Cardiac magnetic resonance imaging (CMR) played a crucial role in evaluating different degrees of myocardial edema and fibrosis as a non-invasive imaging modality (9, 10). Recently, late gadolinium enhancement (LGE) on CMR has become the gold standard for diagnosing focal myocardial infarction. However, it is less effective in differentiating diffuse myocardial fibrosis (11–13). Previous studies have shown that extracellular volume (ECV) based on CMR longitudinal relaxation time (T1) mapping technology can serve as a quantitative marker for diffuse fibrosis, showing strong correlation with histology (14–16). However, the calculation of ECV requires the acquisition of hematocrit (HCT) and the use of specialized cardiac post-processing software, which limits its clinical application (17, 18). Thus, it is urgent to find a simpler method.
The Picture Archiving and Communication System (PACS) image workstations are computer systems used primarily by diagnosticians to view, diagnose, and analyze images. The images generated by the scanner can be transmitted to the PACS via the network. Previous studies have reported that T1 value measured on PACS workstations can be used to assess diffuse myocardial fibrosis in patients with non-ischemic cardiomyopathies, such as hypertrophic cardiomyopathy (19, 20). However, its application in the assessment of diffuse myocardial fibrosis in patients with common coronary heart disease is rare. If this approach is feasible, radiologists would not need to purchase additional expensive cardiac post-processing software to assess chronic diffuse myocardial fibrosis in patients with CHD, thereby saving costs and simplifying the workflow.

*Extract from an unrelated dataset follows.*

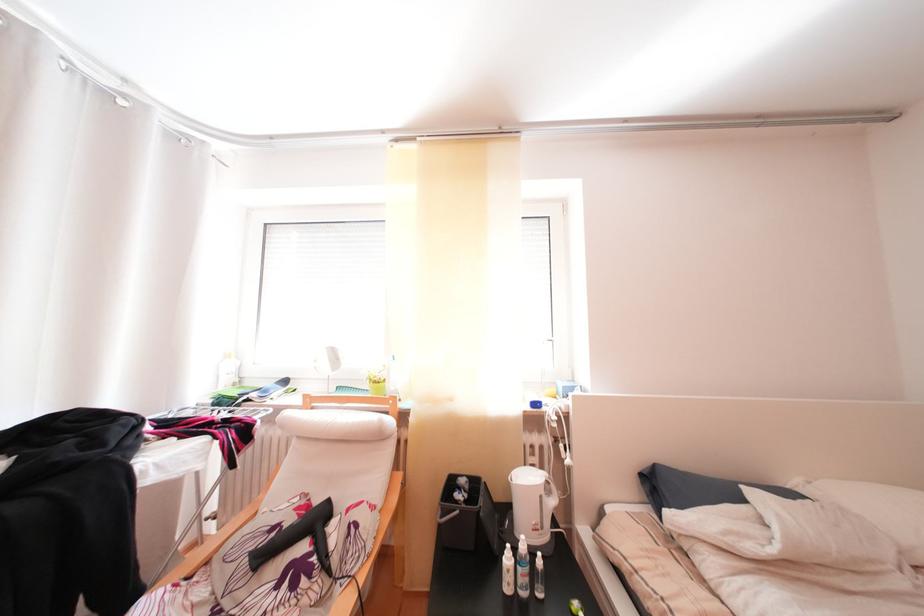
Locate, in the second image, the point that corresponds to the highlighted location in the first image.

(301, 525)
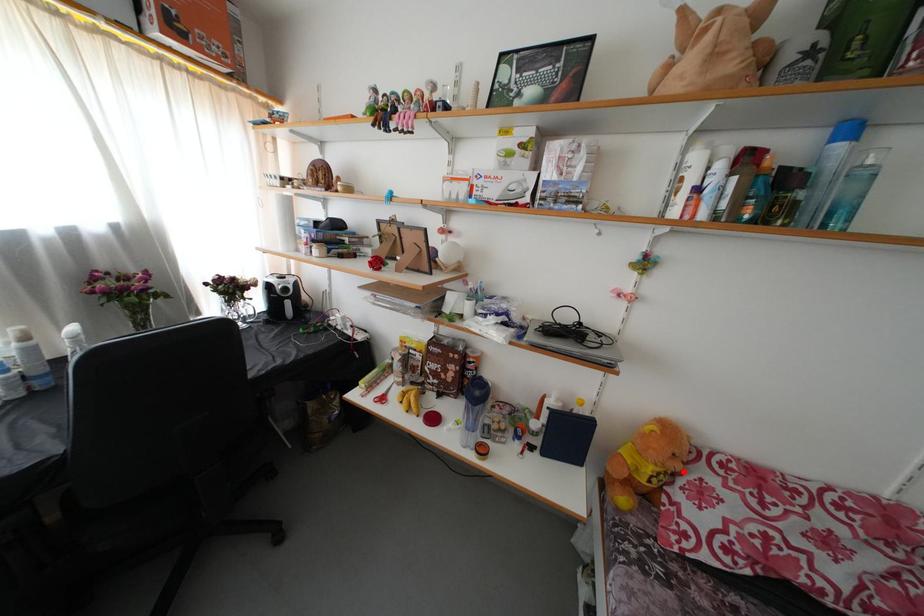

Based on this, the main purpose of this study is to compare the consistency and correlation between the average native T1 value measured by PACS and the ECV values calculated by dedicated cardiac software. This comparison aims to explore the feasibility and advantages of using scanner-generated native T1 values for the assessment of diffuse myocardial fibrosis in patients with CHD on PACS workstations.
Methods
2
Study population
2.1
The retrospective study was conducted in accordance with the Declaration of Helsinki (as revised in 2013). This study was approved by and registered with the Medical Science Research Ethics Committee, and individual consent for this retrospective analysis was waived. Inclusion criteria enquired participants to (a) be diagnosed with stable CHD after undergoing an invasive coronary angiography (ICA), (b) conducted CMR examination within two weeks before or after ICA. Exclusion criteria included (a) other heart diseases (hypertensive cardiomyopathy, diabetes, etc.), (b) presence of congenital heart disease or valvular disease, and (c) concomitant conduction block or arrhythmia.

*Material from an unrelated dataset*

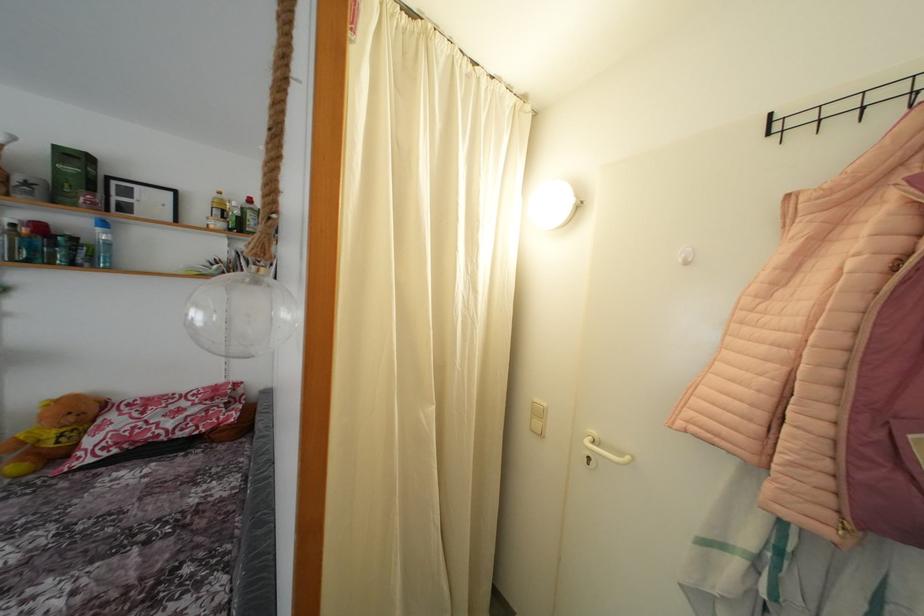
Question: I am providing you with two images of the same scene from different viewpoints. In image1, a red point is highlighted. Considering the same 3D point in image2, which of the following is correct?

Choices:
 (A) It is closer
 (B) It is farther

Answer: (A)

Cardiac magnetic resonance image
2.2
All subjects underwent 3.0 T magnetic resonance imaging (MRI, MAGNETOM Trio, Siemens Healthcare, Erlangen, Germany). Applied balanced steady-state free precession (bSSFP) sequence to acquire cine images including the short axis, long axis, four-chamber, and two-chamber views. The scan parameters were as follows: slice thickness = 6 mm, echo time = 1.7 ms, field of view = 325 mm × 400 mm, matrix = 256 × 256, and in-plane voxel size = 1.5 mm. A breath-hold, ECG-gated modified Look-Locker inversion recovery (MOLLI) sequence with patterns of 5b(3b)3b was utilized to obtain native and post T1 mapping at the three short-axis levels of the left ventricle (basal, middle, and apex). The scanning parameters were as follows: FOV = 360 mm × 300 mm, matrix = 169 × 256, TR = 324.9 ms, TE = 1.1 ms; minimum inversion time = 120 ms, inversion angle = 35°, and acceleration factor = 2. The injection dose of gadoteric acid meglumine was 2.0 ml/kg with a flow rate of 3.0 ml/s via the elbow vein. After injection, 10 ml of normal saline was injected as a flush. LGE imaging of the myocardium was performed 10 min later using a phase-sensitive inversion recovery (PSIR) prepared fast low-angle shot (FLASH) sequence. The scanning parameters were as follows: TE = 1.93 ms, TR = 500–800 ms, slice thickness = 8 mm, FOV = 300 mm × 400 mm, matrix = 256 × 140.
Image analysis
2.3
We imported the images into the CVI42 (Circle Cardiovascular Imaging Inc., Calgary, Alberta, Canada) post-processing software to observe cardiac function parameters. The endocardial and epicardial boundaries of the left ventricle were meticulously delineated at each level on the short-axis 3D module, excluding papillary muscles, intracavitary blood pools, and epicardial adipose tissue, to accurately obtain traditional cardiac functional parameters. These parameters encompassed left ventricular ejection fraction (LVEF), left ventricular end systolic volume (LVESV), left ventricular end diastolic volume (LVEDV), left ventricular stroke volume (LVSV), cardiac index (CI), and cardiac output (CO). In the T1 mapping module, the endocardial and epicardial boundaries of the left ventricle were separately delineated on both native T1 and post-contrast T1 maps, employing the same methodology as described for the short-axis 3D module.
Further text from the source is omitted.